Label-Free Super-Resolution Microscopy By Means of Transient Absorption Saturation

Abstract

In recent decades, super-resolution optical microscopy has become an attractive research topic that typically has been developed based on fluorescent labelling that becomes the essential tool for breaking diffraction-limited in biological imaging. However, deep tissue and label-free imaging remain challenging, especially for tick and highly scattering biological specimens [1]. With the development of ultrashort pulse laser sources, non-linear optical (NLO) light-matter interaction has acquired a central role in optical microscopy for label-free imaging due to efficient signal generation in the non-linear process [2]. The advantages of NLO approaches include the reduction of scattering due to the use of near-infrared radiation, which enables high penetration depth and reduces the aberrations introduced by the specimen [1]. Non-linear interaction comprises the generation of sum frequencies, high-harmonic generation (SHG/ THG), Raman scattering, two-photon fluorescence and others [3]. Transient absorption, also known as pump-probe microscopy is a non-linear optical imaging technique that can probe the dynamics of the excited states. [1]. In this work, we perform super-resolution label-free imaging using our custom-built near-infrared pump-probe microscope.
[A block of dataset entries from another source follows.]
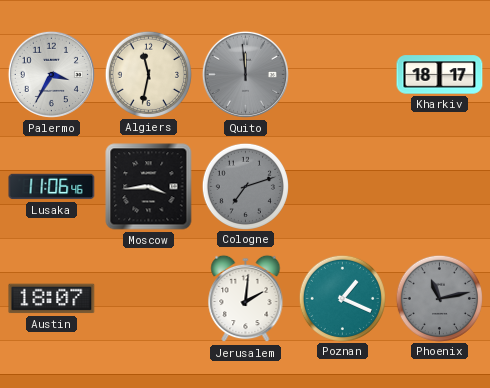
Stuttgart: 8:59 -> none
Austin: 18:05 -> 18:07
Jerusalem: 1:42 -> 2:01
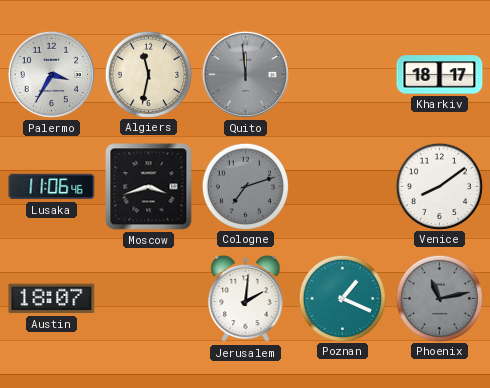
Moscow: 3:44 -> 3:42
Venice: none -> 8:09
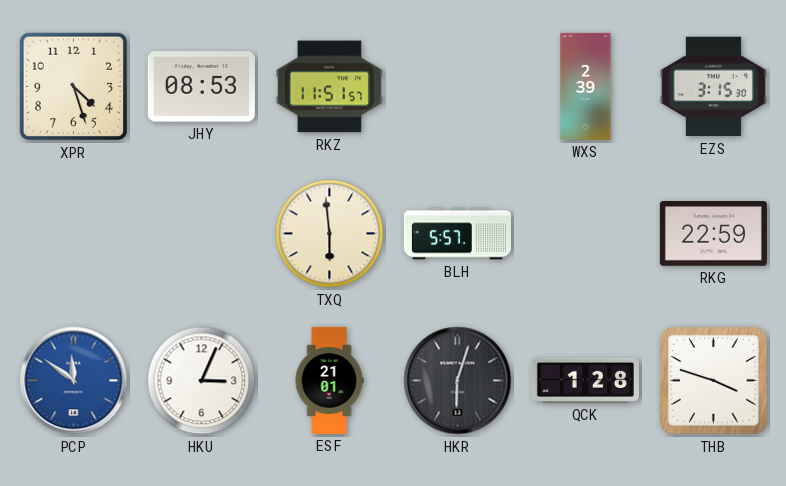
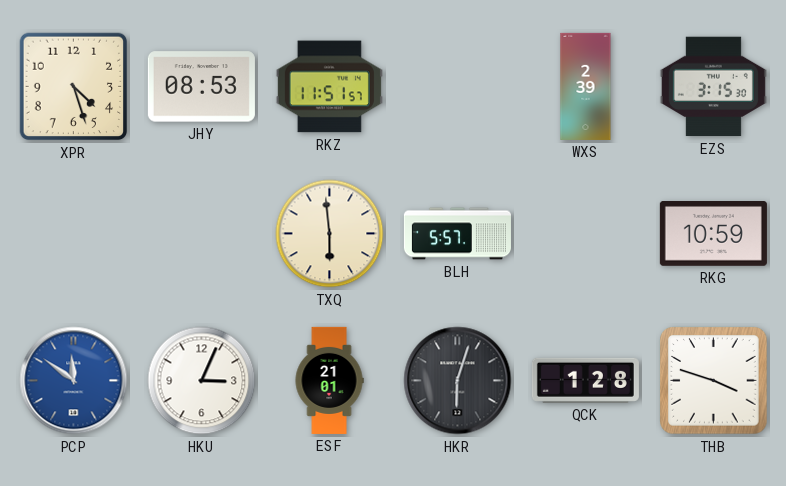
RKG: 22:59 -> 10:59
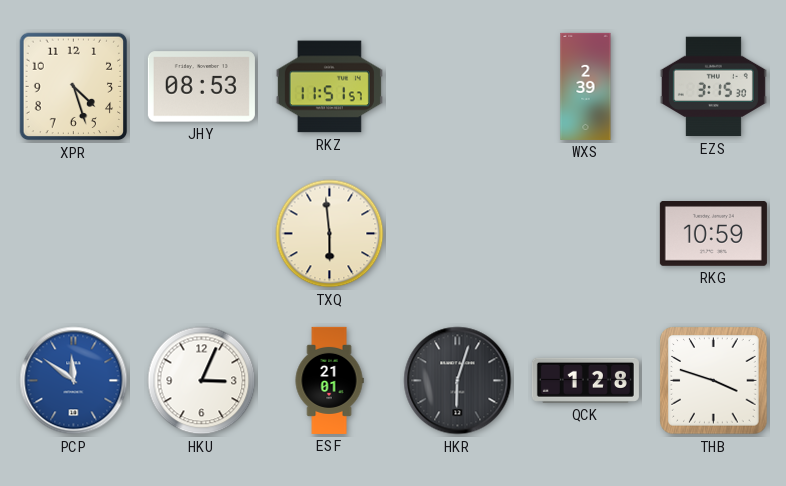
BLH: 5:57 -> none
Two femtosecond pulsed laser beams, generated by an OPO pumped by a Ti:sapphire laser (Chameleon Ultra II and compact OPO Coherent), are coupled into a commercial laser scanning confocal microscope (Nikon A1 MP). We explore the saturation of transient absorption using a doughnut-shaped beam in the STED-like approach to saturate the absorption [3] and forward SHG and SFG processes to achieve label-free imaging at an improved spatial resolution. [1] Astratov V. (2019). “Label-Free Super-Resolution Microscopy”. Springer Nature.[2] Sheppard. C.J.R. (2020). Multiphoton Microscopy: a personal historical review with some future prediction. Biomed. Opt.[3]Zanini, G. et al. 2019. Label-Free Optical Nanoscopy of Single-Layer Graphene. ACS Nano.